*What you have to do:*
Format all the text lines in the material below as a JSON list of strings, one string per line, without blank lines. Leave the pictures out.

*Task material:*
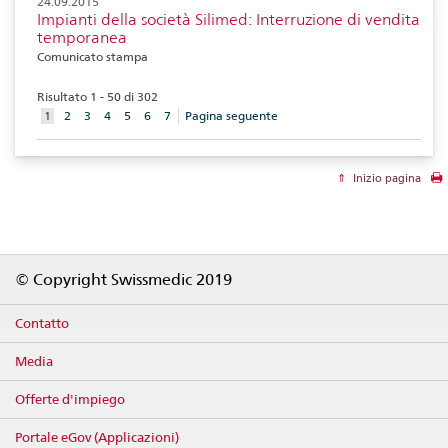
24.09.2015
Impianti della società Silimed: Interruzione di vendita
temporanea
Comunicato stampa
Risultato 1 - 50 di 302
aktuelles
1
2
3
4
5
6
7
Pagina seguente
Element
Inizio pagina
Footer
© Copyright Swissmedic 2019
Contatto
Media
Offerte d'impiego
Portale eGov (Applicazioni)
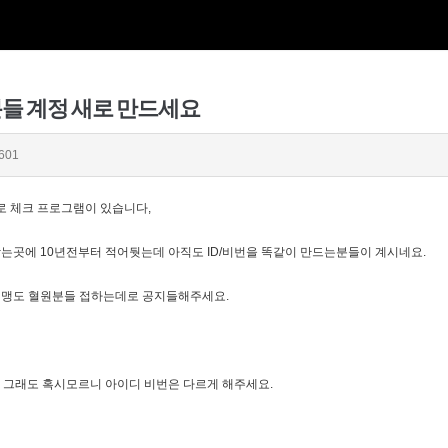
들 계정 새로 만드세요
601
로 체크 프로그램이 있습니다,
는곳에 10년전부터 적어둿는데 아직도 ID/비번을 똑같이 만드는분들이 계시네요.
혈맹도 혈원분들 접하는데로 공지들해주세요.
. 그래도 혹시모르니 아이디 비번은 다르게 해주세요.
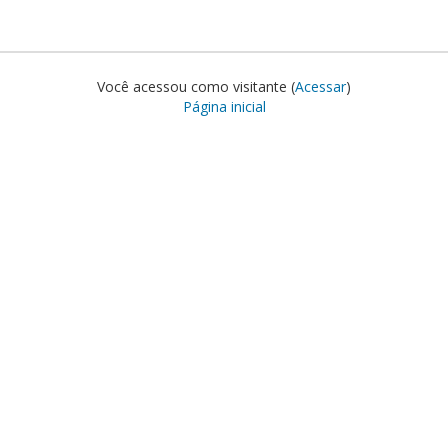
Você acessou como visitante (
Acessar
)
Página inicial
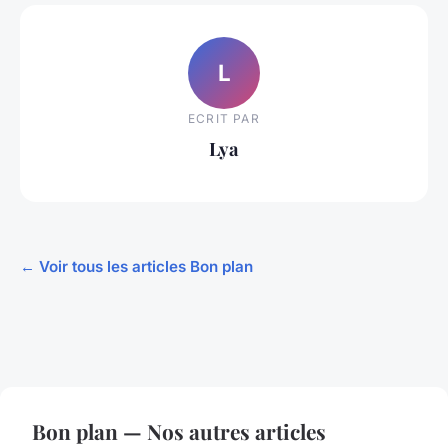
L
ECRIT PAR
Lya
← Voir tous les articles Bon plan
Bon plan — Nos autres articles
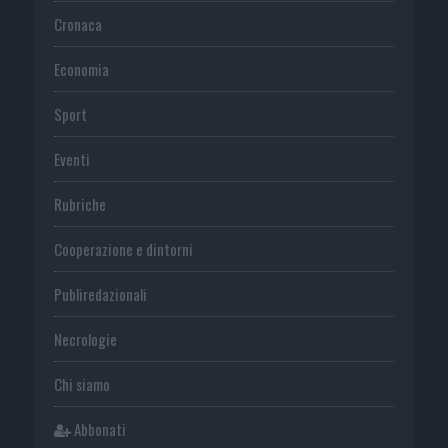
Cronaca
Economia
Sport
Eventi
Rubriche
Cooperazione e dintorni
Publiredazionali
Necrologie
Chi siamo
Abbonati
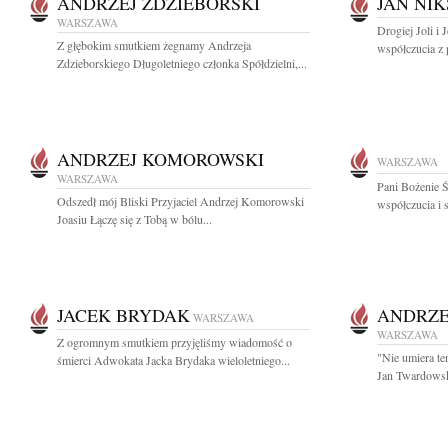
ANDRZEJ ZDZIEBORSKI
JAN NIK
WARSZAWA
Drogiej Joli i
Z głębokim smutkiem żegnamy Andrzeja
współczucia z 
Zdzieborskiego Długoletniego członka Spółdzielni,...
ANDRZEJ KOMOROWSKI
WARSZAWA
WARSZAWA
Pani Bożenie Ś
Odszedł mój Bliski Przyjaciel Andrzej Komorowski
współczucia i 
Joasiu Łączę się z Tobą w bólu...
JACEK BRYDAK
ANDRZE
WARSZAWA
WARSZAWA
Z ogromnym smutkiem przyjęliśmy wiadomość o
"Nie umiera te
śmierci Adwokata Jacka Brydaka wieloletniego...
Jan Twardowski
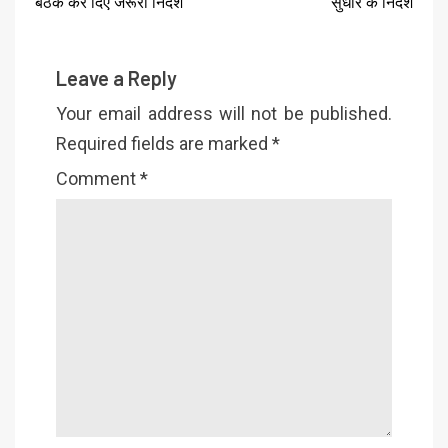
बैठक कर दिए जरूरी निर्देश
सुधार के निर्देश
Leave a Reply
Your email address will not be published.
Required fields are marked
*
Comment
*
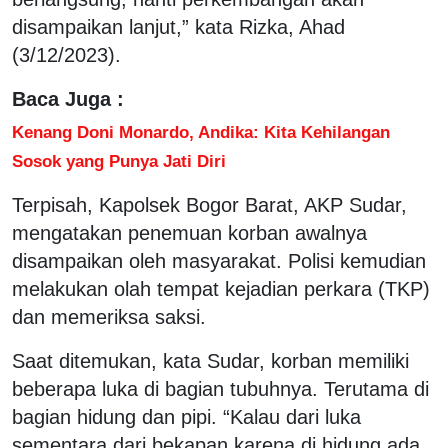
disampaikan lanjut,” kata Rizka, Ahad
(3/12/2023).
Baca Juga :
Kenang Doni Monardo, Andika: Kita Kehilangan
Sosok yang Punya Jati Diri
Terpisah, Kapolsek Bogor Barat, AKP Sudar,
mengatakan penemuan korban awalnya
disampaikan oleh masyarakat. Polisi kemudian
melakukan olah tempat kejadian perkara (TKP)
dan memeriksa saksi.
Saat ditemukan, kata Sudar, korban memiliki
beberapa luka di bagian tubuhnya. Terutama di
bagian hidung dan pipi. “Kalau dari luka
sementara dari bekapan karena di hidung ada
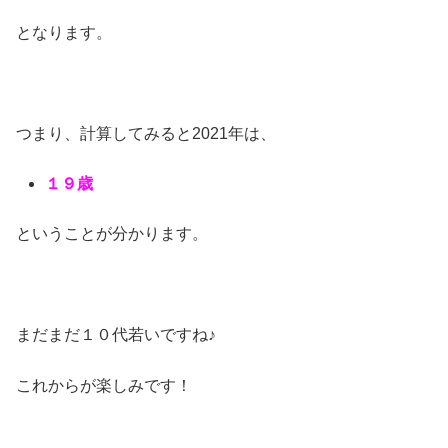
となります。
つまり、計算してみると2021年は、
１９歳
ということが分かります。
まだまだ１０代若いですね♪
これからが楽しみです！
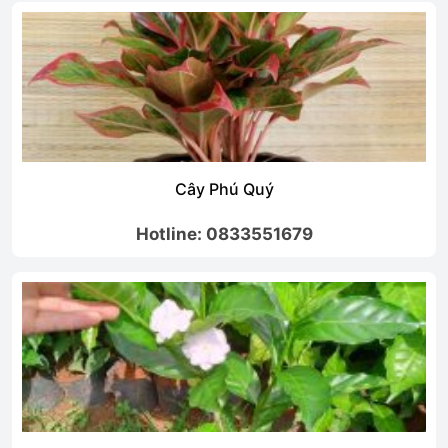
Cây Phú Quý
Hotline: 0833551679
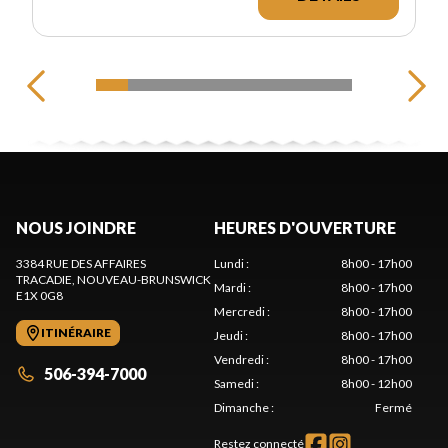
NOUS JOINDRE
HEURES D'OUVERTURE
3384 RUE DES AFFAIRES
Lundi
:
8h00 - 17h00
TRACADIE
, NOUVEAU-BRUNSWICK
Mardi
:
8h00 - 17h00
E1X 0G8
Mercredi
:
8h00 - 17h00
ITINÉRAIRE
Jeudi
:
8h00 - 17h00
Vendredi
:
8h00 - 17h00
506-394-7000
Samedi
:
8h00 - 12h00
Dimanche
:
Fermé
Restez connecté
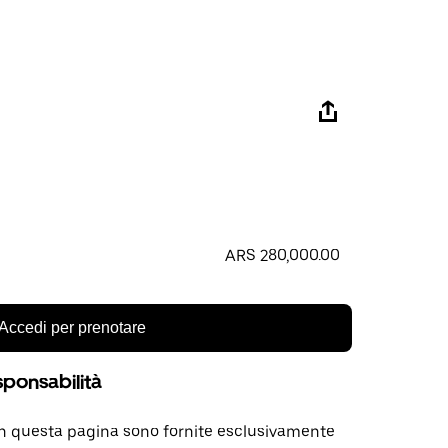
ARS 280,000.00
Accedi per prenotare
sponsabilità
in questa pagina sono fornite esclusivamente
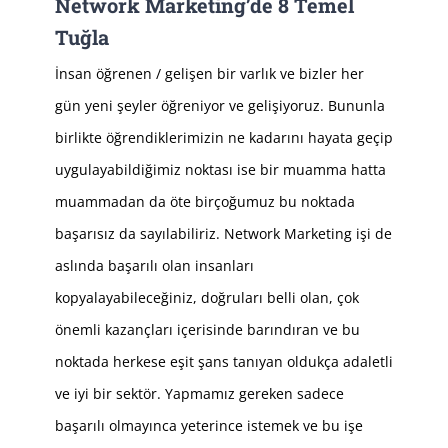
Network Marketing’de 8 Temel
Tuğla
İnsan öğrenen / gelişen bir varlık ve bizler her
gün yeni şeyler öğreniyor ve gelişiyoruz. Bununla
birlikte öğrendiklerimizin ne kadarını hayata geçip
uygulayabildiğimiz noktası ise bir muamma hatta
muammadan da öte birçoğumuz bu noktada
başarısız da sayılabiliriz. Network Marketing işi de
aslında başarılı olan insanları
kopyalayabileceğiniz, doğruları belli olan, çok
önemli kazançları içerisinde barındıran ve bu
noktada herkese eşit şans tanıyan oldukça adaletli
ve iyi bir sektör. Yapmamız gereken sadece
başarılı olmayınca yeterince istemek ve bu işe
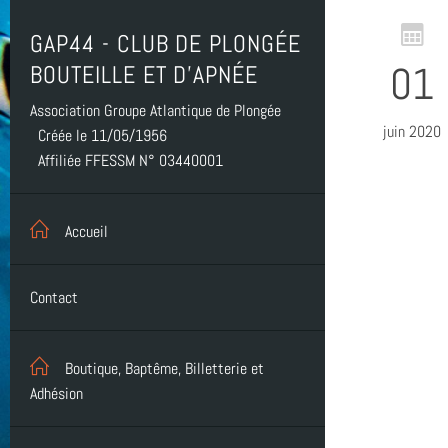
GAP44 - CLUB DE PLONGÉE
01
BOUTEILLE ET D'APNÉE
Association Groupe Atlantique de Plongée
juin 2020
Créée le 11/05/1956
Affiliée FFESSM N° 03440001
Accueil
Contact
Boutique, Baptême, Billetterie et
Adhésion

*Solution to this exercise:*
[
  "24.09.2015",
  "Impianti della società Silimed: Interruzione di vendita",
  "temporanea",
  "Comunicato stampa",
  "Risultato 1 - 50 di 302",
  "aktuelles",
  "1",
  "2",
  "3",
  "4",
  "5",
  "6",
  "7",
  "Pagina seguente",
  "Element",
  "Inizio pagina",
  "Footer",
  "© Copyright Swissmedic 2019",
  "Contatto",
  "Media",
  "Offerte d'impiego",
  "Portale eGov (Applicazioni)",
  "들 계정 새로 만드세요",
  "601",
  "로 체크 프로그램이 있습니다,",
  "는곳에 10년전부터 적어둿는데 아직도 ID/비번을 똑같이 만드는분들이 계시네요.",
  "혈맹도 혈원분들 접하는데로 공지들해주세요.",
  ". 그래도 혹시모르니 아이디 비번은 다르게 해주세요.",
  "Você acessou como visitante (",
  "Acessar",
  ")",
  "Página inicial",
  "L",
  "ECRIT PAR",
  "Lya",
  "← Voir tous les articles Bon plan",
  "Bon plan — Nos autres articles",
  "Cronaca",
  "Economia",
  "Sport",
  "Eventi",
  "Rubriche",
  "Cooperazione e dintorni",
  "Publiredazionali",
  "Necrologie",
  "Chi siamo",
  "Abbonati",
  "ANDRZEJ ZDZIEBORSKI",
  "JAN NIK",
  "WARSZAWA",
  "Drogiej Joli i",
  "Z głębokim smutkiem żegnamy Andrzeja",
  "współczucia z ",
  "Zdzieborskiego Długoletniego członka Spółdzielni,...",
  "ANDRZEJ KOMOROWSKI",
  "WARSZAWA",
  "WARSZAWA",
  "Pani Bożenie Ś",
  "Odszedł mój Bliski Przyjaciel Andrzej Komorowski",
  "współczucia i ",
  "Joasiu Łączę się z Tobą w bólu...",
  "JACEK BRYDAK",
  "ANDRZE",
  "WARSZAWA",
  "WARSZAWA",
  "Z ogromnym smutkiem przyjęliśmy wiadomość o",
  "\"Nie umiera te",
  "śmierci Adwokata Jacka Brydaka wieloletniego...",
  "Jan Twardowski",
  "बैठक कर दिए जरूरी निर्देश",
  "सुधार के निर्देश",
  "Leave a Reply",
  "Your email address will not be published.",
  "Required fields are marked",
  "*",
  "Comment",
  "*",
  "disampaikan lanjut,” kata Rizka, Ahad",
  "(3/12/2023).",
  "Baca Juga :",
  "Kenang Doni Monardo, Andika: Kita Kehilangan",
  "Sosok yang Punya Jati Diri",
  "Terpisah, Kapolsek Bogor Barat, AKP Sudar,",
  "mengatakan penemuan korban awalnya",
  "disampaikan oleh masyarakat. Polisi kemudian",
  "melakukan olah tempat kejadian perkara (TKP)",
  "dan memeriksa saksi.",
  "Saat ditemukan, kata Sudar, korban memiliki",
  "beberapa luka di bagian tubuhnya. Terutama di",
  "bagian hidung dan pipi. “Kalau dari luka",
  "sementara dari bekapan karena di hidung ada",
  "となります。",
  "つまり、計算してみると2021年は、",
  "１９歳",
  "ということが分かります。",
  "まだまだ１０代若いですね♪",
  "これからが楽しみです！",
  "Cây Phú Quý",
  "Hotline: 0833551679",
  "NOUS JOINDRE",
  "HEURES D'OUVERTURE",
  "3384 RUE DES AFFAIRES",
  "Lundi",
  ":",
  "8h00 - 17h00",
  "TRACADIE",
  ", NOUVEAU-BRUNSWICK",
  "Mardi",
  ":",
  "8h00 - 17h00",
  "E1X 0G8",
  "Mercredi",
  ":",
  "8h00 - 17h00",
  "ITINÉRAIRE",
  "Jeudi",
  ":",
  "8h00 - 17h00",
  "Vendredi",
  ":",
  "8h00 - 17h00",
  "506-394-7000",
  "Samedi",
  ":",
  "8h00 - 12h00",
  "Dimanche",
  ":",
  "Fermé",
  "Restez connecté",
  "ARS 280,000.00",
  "Accedi per prenotare",
  "sponsabilità",
  "in questa pagina sono fornite esclusivamente",
  "Network Marketing’de 8 Temel",
  "Tuğla",
  "İnsan öğrenen / gelişen bir varlık ve bizler her",
  "gün yeni şeyler öğreniyor ve gelişiyoruz. Bununla",
  "birlikte öğrendiklerimizin ne kadarını hayata geçip",
  "uygulayabildiğimiz noktası ise bir muamma hatta",
  "muammadan da öte birçoğumuz bu noktada",
  "başarısız da sayılabiliriz. Network Marketing işi de",
  "aslında başarılı olan insanları",
  "kopyalayabileceğiniz, doğruları belli olan, çok",
  "önemli kazançları içerisinde barındıran ve bu",
  "noktada herkese eşit şans tanıyan oldukça adaletli",
  "ve iyi bir sektör. Yapmamız gereken sadece",
  "başarılı olmayınca yeterince istemek ve bu işe",
  "GAP44 - CLUB DE PLONGÉE",
  "01",
  "BOUTEILLE ET D'APNÉE",
  "Association Groupe Atlantique de Plongée",
  "juin 2020",
  "Créée le 11/05/1956",
  "Affiliée FFESSM N° 03440001",
  "Accueil",
  "Contact",
  "Boutique, Baptême, Billetterie et",
  "Adhésion"
]